Arrivés au bout de la rue, vous vous trouvez face au pont d’entrée dans la commune. Tournez à gauche et entrez dans la rue des médicaments traditionnels que vous avez traversée à l’aller. Là, le bruit s’estompe et vous pouvez vous laisser guider par le nez. Dans le village de Ninh Giang (ou Xóm 8), on respire enfin au milieu des senteurs épicées, des odeurs de réglisse, et du calme relatif qu’on vous a promis, loin de la horde des motos des commerçants de tissus qui zigzaguent entre les chalands avec des montagnes de tissus et de vêtements mal amarrées sur leurs engins.

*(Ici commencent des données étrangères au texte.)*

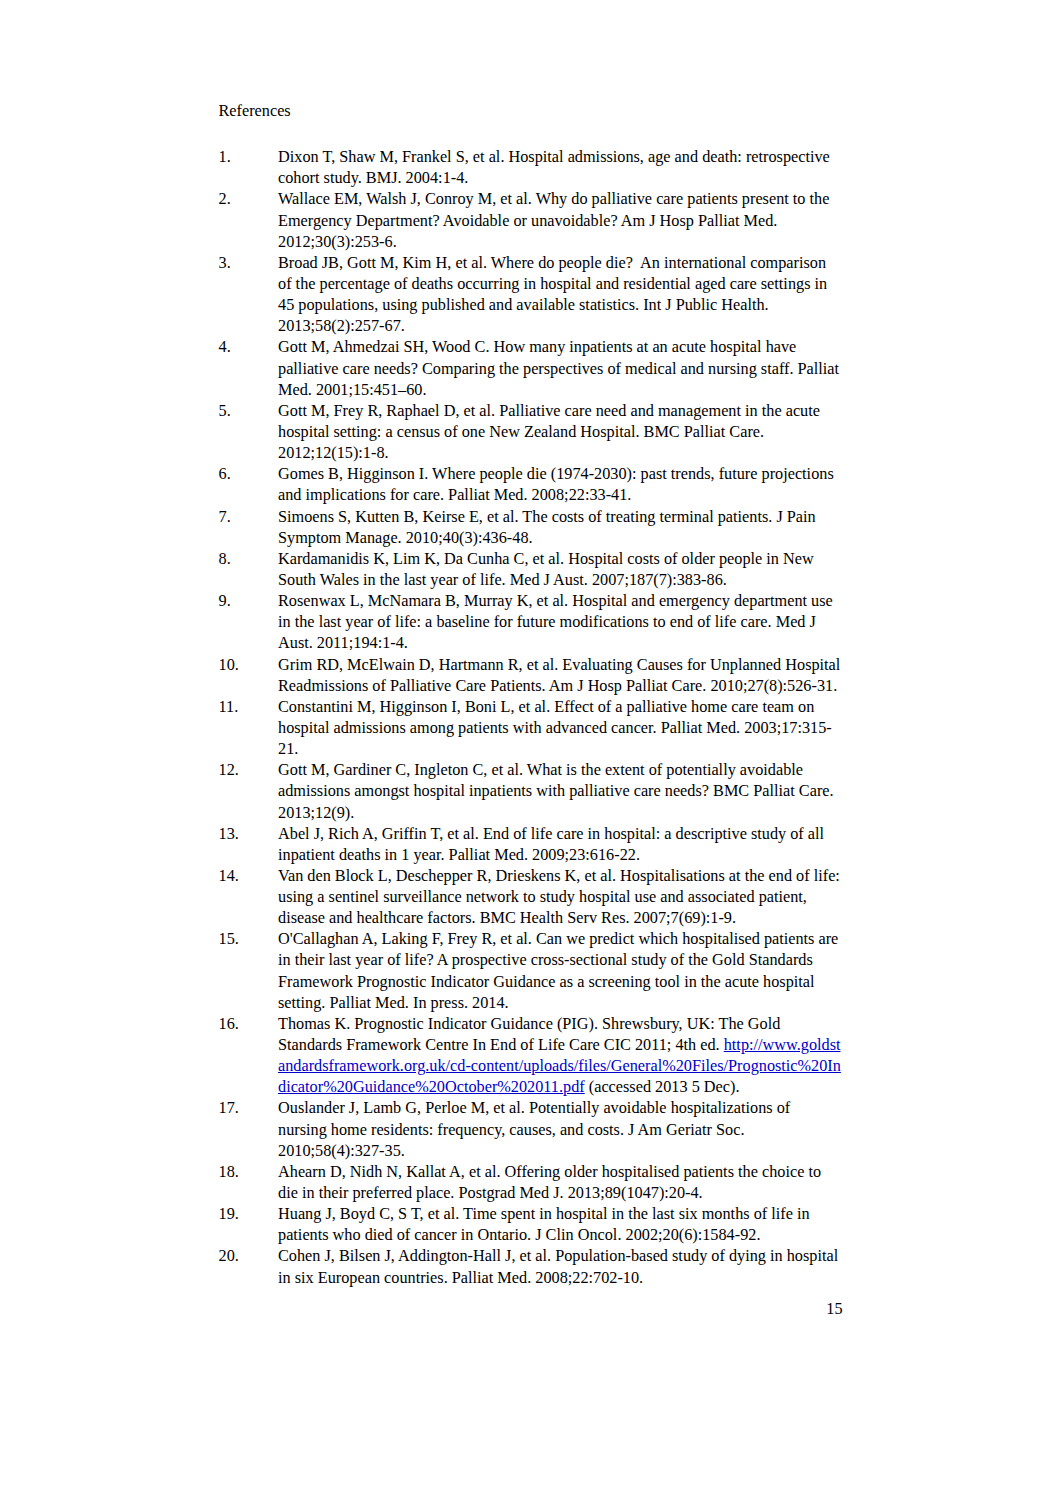References
1. Dixon T, Shaw M, Frankel S, et al. Hospital admissions, age and death: retrospective cohort study. BMJ. 2004:1-4.
2. Wallace EM, Walsh J, Conroy M, et al. Why do palliative care patients present to the Emergency Department? Avoidable or unavoidable? Am J Hosp Palliat Med. 2012;30(3):253-6.
3. Broad JB, Gott M, Kim H, et al. Where do people die? An international comparison of the percentage of deaths occurring in hospital and residential aged care settings in 45 populations, using published and available statistics. Int J Public Health. 2013;58(2):257-67.
4. Gott M, Ahmedzai SH, Wood C. How many inpatients at an acute hospital have palliative care needs? Comparing the perspectives of medical and nursing staff. Palliat Med. 2001;15:451–60.
5. Gott M, Frey R, Raphael D, et al. Palliative care need and management in the acute hospital setting: a census of one New Zealand Hospital. BMC Palliat Care. 2012;12(15):1-8.
6. Gomes B, Higginson I. Where people die (1974-2030): past trends, future projections and implications for care. Palliat Med. 2008;22:33-41.
7. Simoens S, Kutten B, Keirse E, et al. The costs of treating terminal patients. J Pain Symptom Manage. 2010;40(3):436-48.
8. Kardamanidis K, Lim K, Da Cunha C, et al. Hospital costs of older people in New South Wales in the last year of life. Med J Aust. 2007;187(7):383-86.
9. Rosenwax L, McNamara B, Murray K, et al. Hospital and emergency department use in the last year of life: a baseline for future modifications to end of life care. Med J Aust. 2011;194:1-4.
10. Grim RD, McElwain D, Hartmann R, et al. Evaluating Causes for Unplanned Hospital Readmissions of Palliative Care Patients. Am J Hosp Palliat Care. 2010;27(8):526-31.
11. Constantini M, Higginson I, Boni L, et al. Effect of a palliative home care team on hospital admissions among patients with advanced cancer. Palliat Med. 2003;17:315-21.
12. Gott M, Gardiner C, Ingleton C, et al. What is the extent of potentially avoidable admissions amongst hospital inpatients with palliative care needs? BMC Palliat Care. 2013;12(9).
13. Abel J, Rich A, Griffin T, et al. End of life care in hospital: a descriptive study of all inpatient deaths in 1 year. Palliat Med. 2009;23:616-22.
14. Van den Block L, Deschepper R, Drieskens K, et al. Hospitalisations at the end of life: using a sentinel surveillance network to study hospital use and associated patient, disease and healthcare factors. BMC Health Serv Res. 2007;7(69):1-9.
15. O'Callaghan A, Laking F, Frey R, et al. Can we predict which hospitalised patients are in their last year of life? A prospective cross-sectional study of the Gold Standards Framework Prognostic Indicator Guidance as a screening tool in the acute hospital setting. Palliat Med. In press. 2014.
16. Thomas K. Prognostic Indicator Guidance (PIG). Shrewsbury, UK: The Gold Standards Framework Centre In End of Life Care CIC 2011; 4th ed. http://www.goldstandardsframework.org.uk/cd-content/uploads/files/General%20Files/Prognostic%20Indicator%20Guidance%20October%202011.pdf (accessed 2013 5 Dec).
17. Ouslander J, Lamb G, Perloe M, et al. Potentially avoidable hospitalizations of nursing home residents: frequency, causes, and costs. J Am Geriatr Soc. 2010;58(4):327-35.
18. Ahearn D, Nidh N, Kallat A, et al. Offering older hospitalised patients the choice to die in their preferred place. Postgrad Med J. 2013;89(1047):20-4.
19. Huang J, Boyd C, S T, et al. Time spent in hospital in the last six months of life in patients who died of cancer in Ontario. J Clin Oncol. 2002;20(6):1584-92.
20. Cohen J, Bilsen J, Addington-Hall J, et al. Population-based study of dying in hospital in six European countries. Palliat Med. 2008;22:702-10.
15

Toutes les devantures des maisons servent d’espace de séchage pour les écorces odorantes, des piles de bâtons de réglisse coupés en lamelle, des tas de curcuma. Des jeunes filles découpent des écorces inconnues, hachent des plantes ou trient des paniers pleins de graines de lotus. Devant les magasins des enseignes montrent la double originalité du village : la vente des médicaments du Nord, Thuốc Bắc, et ceux du Sud, Thuốc Nam. Dans le dédale des ruelles, se nichent des petits monuments. On croise un đình aux portes orange, de très belle facture avec un auvent très ancien (avec des charmants vieux messieurs qui jouent au badminton, une occasion pour discuter l’air de rien de l’histoire du métier et de l’origine du đình…). Il n’y a pas d’association de producteurs de médicaments, mais à l’occasion des échanges de volants de badminton, on doit causer commerce et recettes de grand-mère pour préparer telle potion magique ! On y rend hommage au fondateur le 9e jour du 1er mois lunaire sans grande fanfare (pas de jeux comme dans les autres festivals).